Written instruction:
Copy the stretch from "Lipinski, an incumbent" through "to back Lipinski." word for word from the article on the Illinois primary below.

Text provided:
◇ ◇ ◇ ◇
The primary in Illinois’s third district will be an early test of a deep conflict within the Democratic Party.

Rep. Dan Lipinski (D-IL), who faces a challenge from Marie Newman in the 2018 Illinois primary election
Rep. Dan Lipinski (D-IL), who faces a challenge from Marie Newman in the 2018 Illinois primary election.
Bill Clark/CQ-Roll Call,Inc.
Anna North is a senior correspondent for Vox, where she covers American family life, work, and education. Previously, she was an editor and writer at the New York Times. She is also the author of three novels, including the New York Times bestseller Outlawed.

Rep. Dan Lipinski is a rare Democrat who opposes abortion rights. He’s also a rare incumbent who is in a real race in the Illinois primary election on Tuesday night.

Lipinski, an incumbent Congress member in the Third Congressional District, faces Marie Newman, a first-time candidate and a supporter of abortion rights who has been endorsed by pro-choice groups like NARAL Pro-Choice America and Emily’s List, which works to get pro-choice Democratic women elected to office. The race is tight — a poll conducted on behalf of NARAL at the end of February put Lipinski just 2 points ahead of Newman. Recently, the Democratic Congressional Campaign Committee and House Minority Leader Nancy Pelosi (D-CA) stepped in to back Lipinski.

The primary will provide an early test of a deep conflict emerging in the Democratic Party: In the Trump era, Democrats see an opening to take back the House. But to do it they’ll need to flip swing voters or boost turnout — or both.
◇ ◇ ◇ ◇
Stored items
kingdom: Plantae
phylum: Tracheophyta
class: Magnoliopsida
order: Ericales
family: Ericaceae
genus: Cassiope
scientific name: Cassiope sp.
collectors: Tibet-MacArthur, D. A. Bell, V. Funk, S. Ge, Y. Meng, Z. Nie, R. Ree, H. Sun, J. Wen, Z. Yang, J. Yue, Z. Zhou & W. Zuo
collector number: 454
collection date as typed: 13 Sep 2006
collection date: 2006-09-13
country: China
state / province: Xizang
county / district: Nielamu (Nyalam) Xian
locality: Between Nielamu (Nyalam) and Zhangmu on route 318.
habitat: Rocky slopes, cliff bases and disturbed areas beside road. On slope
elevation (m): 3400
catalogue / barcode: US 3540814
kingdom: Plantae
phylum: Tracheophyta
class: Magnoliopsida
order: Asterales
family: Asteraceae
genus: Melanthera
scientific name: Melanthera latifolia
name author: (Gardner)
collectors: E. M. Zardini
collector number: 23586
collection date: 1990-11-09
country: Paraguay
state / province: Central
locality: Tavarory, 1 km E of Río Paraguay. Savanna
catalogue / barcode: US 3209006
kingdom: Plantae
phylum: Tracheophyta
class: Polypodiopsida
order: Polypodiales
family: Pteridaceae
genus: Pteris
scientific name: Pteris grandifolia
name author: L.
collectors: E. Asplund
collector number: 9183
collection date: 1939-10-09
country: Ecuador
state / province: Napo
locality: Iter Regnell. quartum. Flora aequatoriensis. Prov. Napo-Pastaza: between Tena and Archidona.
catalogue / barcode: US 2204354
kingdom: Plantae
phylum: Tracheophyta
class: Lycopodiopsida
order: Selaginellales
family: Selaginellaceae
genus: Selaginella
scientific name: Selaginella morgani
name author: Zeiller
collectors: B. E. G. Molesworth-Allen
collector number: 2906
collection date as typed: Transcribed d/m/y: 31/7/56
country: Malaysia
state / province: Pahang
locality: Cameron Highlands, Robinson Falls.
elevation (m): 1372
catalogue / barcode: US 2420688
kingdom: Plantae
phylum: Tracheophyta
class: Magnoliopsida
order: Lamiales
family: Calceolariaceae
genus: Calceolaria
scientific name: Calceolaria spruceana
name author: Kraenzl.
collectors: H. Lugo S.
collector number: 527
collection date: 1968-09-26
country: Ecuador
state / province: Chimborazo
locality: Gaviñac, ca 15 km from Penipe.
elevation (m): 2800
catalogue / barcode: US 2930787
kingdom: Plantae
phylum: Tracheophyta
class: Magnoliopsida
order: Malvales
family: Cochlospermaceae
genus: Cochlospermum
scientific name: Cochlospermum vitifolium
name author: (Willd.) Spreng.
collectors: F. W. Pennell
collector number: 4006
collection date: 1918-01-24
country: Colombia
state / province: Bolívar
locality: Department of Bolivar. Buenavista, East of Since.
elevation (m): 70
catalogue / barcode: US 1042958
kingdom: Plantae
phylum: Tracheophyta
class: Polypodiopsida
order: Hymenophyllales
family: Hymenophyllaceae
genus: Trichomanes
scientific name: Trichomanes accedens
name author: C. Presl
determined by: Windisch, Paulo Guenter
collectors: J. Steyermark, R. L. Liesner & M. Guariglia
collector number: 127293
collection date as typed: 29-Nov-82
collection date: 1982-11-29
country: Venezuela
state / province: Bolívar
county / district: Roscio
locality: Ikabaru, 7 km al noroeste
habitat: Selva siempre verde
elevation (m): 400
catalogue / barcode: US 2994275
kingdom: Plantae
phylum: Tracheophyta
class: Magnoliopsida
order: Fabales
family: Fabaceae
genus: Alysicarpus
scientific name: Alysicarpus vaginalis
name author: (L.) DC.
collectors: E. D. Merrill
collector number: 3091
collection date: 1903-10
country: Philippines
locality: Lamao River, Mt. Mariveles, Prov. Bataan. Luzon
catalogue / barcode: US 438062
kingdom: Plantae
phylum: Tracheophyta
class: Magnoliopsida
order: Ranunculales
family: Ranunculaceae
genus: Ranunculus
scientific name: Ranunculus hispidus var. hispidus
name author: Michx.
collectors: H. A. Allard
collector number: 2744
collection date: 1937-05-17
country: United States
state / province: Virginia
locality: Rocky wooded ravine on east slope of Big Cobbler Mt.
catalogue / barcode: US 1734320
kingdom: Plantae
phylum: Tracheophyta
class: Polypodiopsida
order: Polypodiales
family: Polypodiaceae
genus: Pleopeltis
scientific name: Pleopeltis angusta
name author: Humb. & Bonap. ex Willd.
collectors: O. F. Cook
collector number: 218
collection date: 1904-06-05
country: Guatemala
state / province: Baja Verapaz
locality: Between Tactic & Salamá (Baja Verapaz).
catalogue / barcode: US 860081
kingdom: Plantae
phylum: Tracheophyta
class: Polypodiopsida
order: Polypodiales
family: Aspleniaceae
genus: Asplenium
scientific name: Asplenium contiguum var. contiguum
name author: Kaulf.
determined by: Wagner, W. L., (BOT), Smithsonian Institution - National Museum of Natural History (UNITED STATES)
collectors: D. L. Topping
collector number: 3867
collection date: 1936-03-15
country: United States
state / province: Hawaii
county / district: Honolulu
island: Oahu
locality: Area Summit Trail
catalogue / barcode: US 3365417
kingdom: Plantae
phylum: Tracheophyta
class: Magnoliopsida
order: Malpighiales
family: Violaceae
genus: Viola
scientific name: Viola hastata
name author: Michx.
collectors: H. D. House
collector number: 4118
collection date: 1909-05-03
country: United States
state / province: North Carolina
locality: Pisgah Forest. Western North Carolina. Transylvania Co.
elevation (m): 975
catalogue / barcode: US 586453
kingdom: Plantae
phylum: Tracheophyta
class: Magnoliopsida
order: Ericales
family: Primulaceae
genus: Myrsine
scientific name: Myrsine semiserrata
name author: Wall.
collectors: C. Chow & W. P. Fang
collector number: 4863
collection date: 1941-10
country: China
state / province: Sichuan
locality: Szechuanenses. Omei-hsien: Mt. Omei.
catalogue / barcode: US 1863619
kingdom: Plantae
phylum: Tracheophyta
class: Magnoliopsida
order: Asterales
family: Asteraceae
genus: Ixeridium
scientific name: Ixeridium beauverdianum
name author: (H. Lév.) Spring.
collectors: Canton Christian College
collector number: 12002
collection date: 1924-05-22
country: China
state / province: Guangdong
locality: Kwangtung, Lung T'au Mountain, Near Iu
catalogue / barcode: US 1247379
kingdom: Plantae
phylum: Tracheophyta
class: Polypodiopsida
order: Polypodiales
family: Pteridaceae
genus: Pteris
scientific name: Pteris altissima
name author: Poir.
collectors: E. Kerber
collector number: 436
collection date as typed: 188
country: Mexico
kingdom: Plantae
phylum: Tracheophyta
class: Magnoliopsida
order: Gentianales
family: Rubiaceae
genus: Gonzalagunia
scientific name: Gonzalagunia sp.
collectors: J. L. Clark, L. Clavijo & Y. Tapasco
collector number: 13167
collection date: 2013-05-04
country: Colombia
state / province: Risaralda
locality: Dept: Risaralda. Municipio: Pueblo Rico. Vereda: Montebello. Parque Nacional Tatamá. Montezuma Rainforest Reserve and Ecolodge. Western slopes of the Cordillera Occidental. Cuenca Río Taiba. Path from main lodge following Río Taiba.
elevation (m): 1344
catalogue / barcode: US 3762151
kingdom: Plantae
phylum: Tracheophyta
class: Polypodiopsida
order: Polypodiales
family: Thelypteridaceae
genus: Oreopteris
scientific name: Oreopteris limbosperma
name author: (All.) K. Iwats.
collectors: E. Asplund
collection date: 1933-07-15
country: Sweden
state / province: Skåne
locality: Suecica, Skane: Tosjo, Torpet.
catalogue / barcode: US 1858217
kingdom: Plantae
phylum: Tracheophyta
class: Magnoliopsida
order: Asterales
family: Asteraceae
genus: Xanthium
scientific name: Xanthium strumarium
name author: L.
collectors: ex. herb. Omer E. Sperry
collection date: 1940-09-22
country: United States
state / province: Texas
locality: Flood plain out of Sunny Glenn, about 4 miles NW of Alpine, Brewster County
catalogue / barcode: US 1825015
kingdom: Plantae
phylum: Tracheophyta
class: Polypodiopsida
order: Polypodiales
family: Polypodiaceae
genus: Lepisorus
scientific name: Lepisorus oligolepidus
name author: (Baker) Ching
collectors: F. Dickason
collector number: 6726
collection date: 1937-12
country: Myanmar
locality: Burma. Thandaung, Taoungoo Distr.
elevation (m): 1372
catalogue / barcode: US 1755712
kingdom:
◇ ◇ ◇ ◇
Exercise response:
Lipinski, an incumbent Congress member in the Third Congressional District, faces Marie Newman, a first-time candidate and a supporter of abortion rights who has been endorsed by pro-choice groups like NARAL Pro-Choice America and Emily’s List, which works to get pro-choice Democratic women elected to office. The race is tight — a poll conducted on behalf of NARAL at the end of February put Lipinski just 2 points ahead of Newman. Recently, the Democratic Congressional Campaign Committee and House Minority Leader Nancy Pelosi (D-CA) stepped in to back Lipinski.